The thought of filing for bankruptcy may intimidate you, especially if you are unsure of how repayment plans typically work.
However, the structure of a Chapter 13 plan is often beneficial for those looking for a new start in life unburdened by debt.
According to FindLaw, Chapter 13 bankruptcy involves an individual, known as a debtor, filing for a repayment plan. No business entities are eligible for this type of plan because you can only file for your own personal debts. Additionally, you must not have filed for Chapter 7 or Chapter 13 bankruptcy and had debts dismissed within the last two years.

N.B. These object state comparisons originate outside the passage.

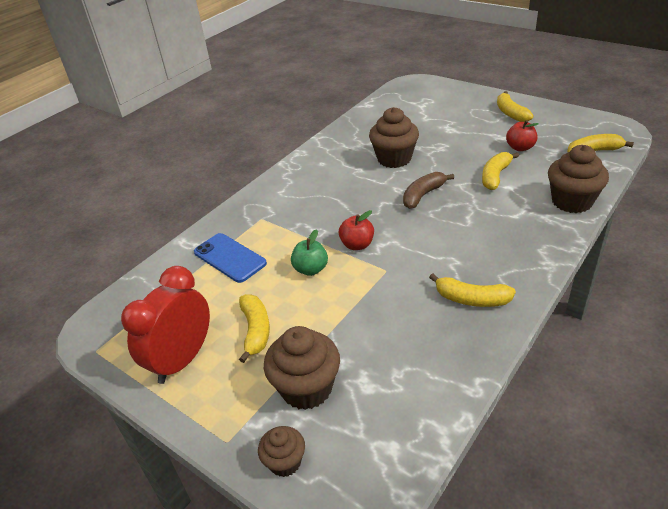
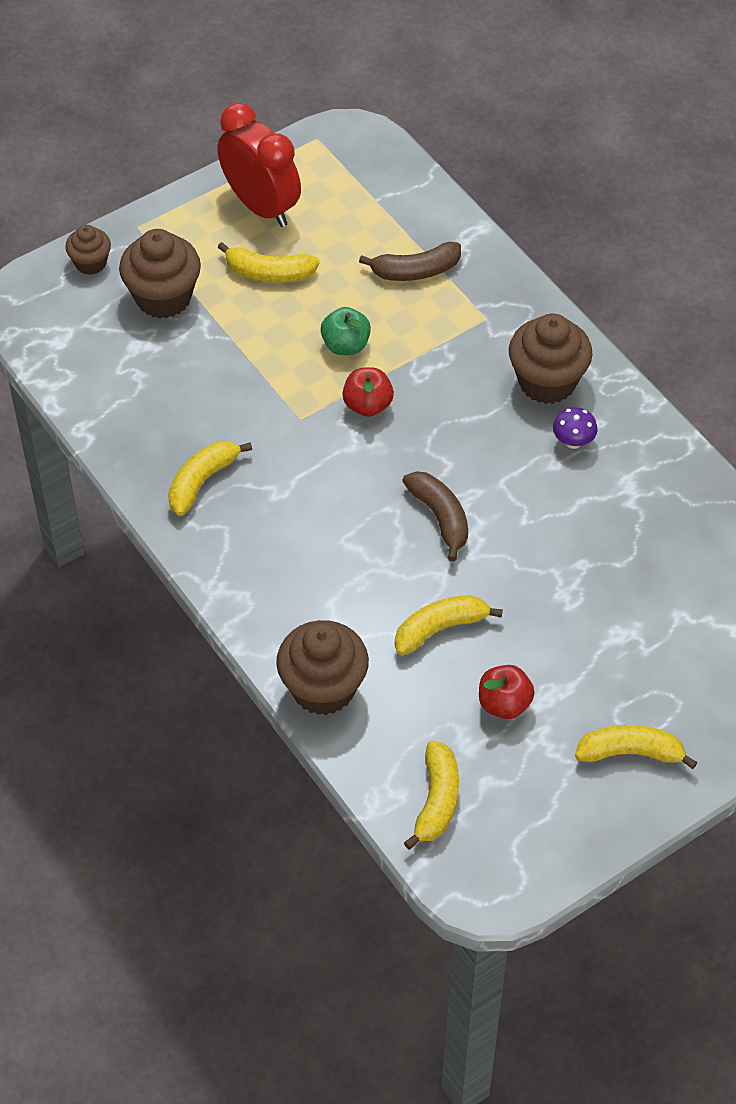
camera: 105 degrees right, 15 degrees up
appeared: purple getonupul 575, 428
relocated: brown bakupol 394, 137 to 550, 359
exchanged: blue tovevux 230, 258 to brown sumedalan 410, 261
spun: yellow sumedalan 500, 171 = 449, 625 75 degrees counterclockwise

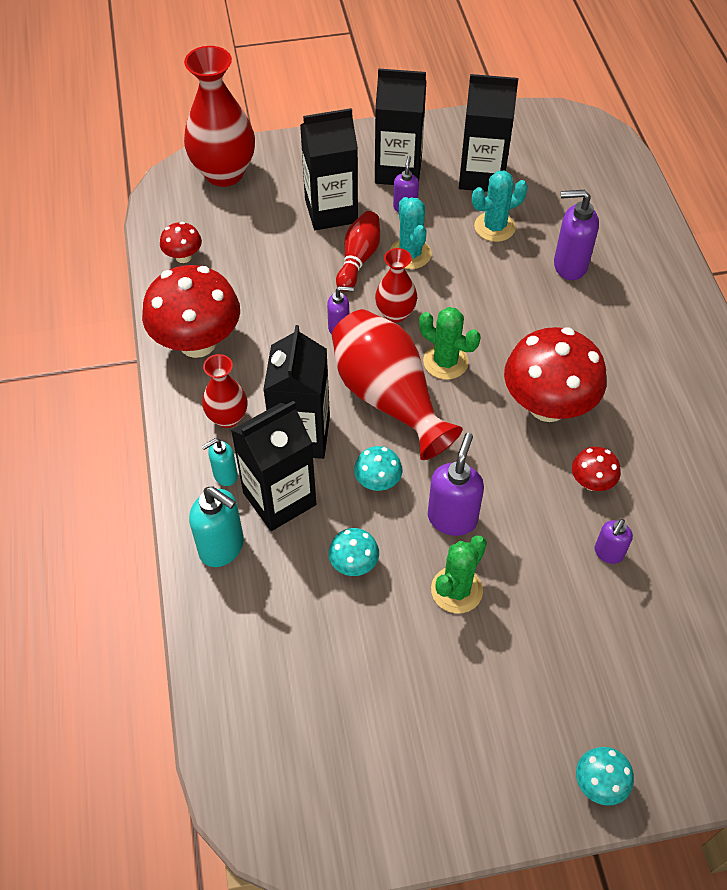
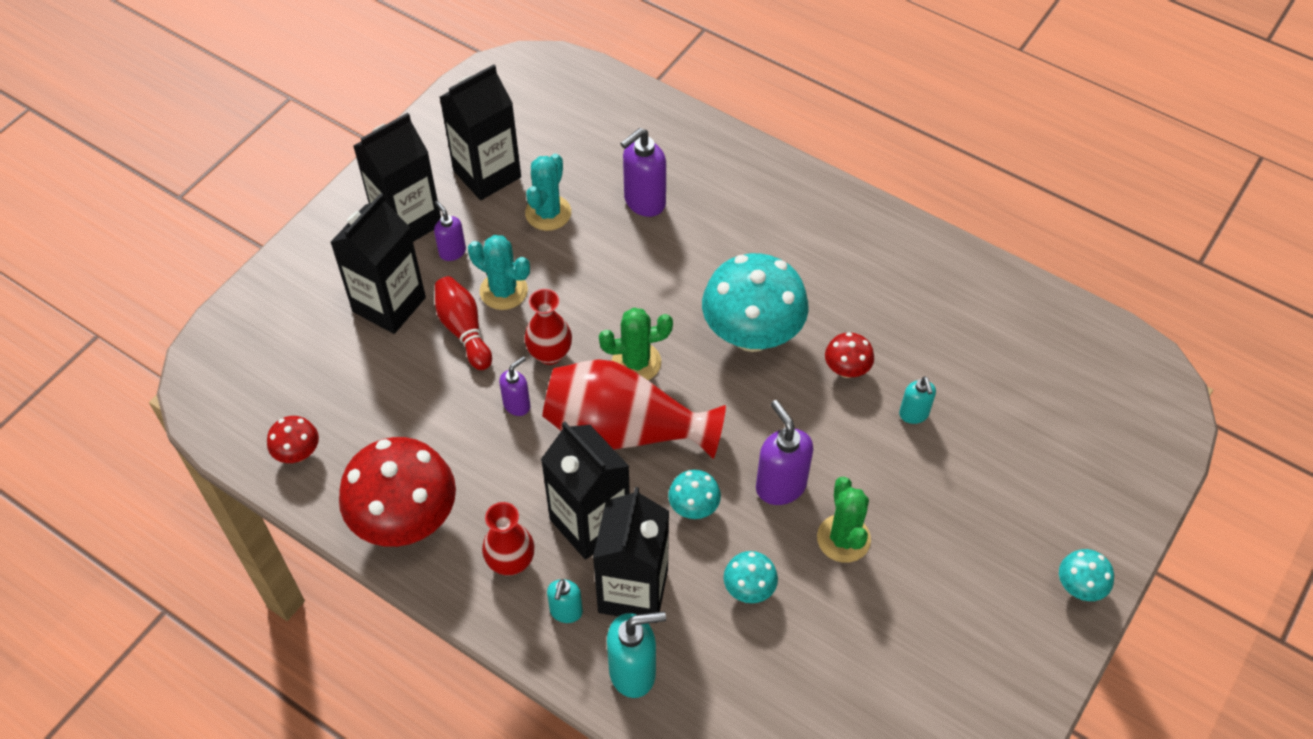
camera: 45 degrees left, 0 degrees up
missing: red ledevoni 219, 116
colour: red getonupul 555, 374 to turquoise getonupul 755, 302; purple gobarasil 614, 541 to turquoise gobarasil 917, 400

Most plans cover a three- to five-year period where you can stagger payments in order to fulfill your promises to creditors. However, the court may not dismiss all your debts under this new plan. You still must pay alimony, tax liens and child support in full.
Requirements for filing
As long as you meet the minimum limit on the amount of money you owe and can verify you have not had a case dismissed in the last 180 days, you may start your plan. Typically, you also must fulfill credit counseling requirements that deal with debt. You need documented proof of this counseling in order to continue with your bankruptcy plan.
A steady income is an important part of your Chapter 13 repayment plan. To prove you will follow through with your plan, you must show the court that you have enough income to pay for your unsecured creditors’ demands and any other expenses that arise. Once you prove this, you may start repaying your debts.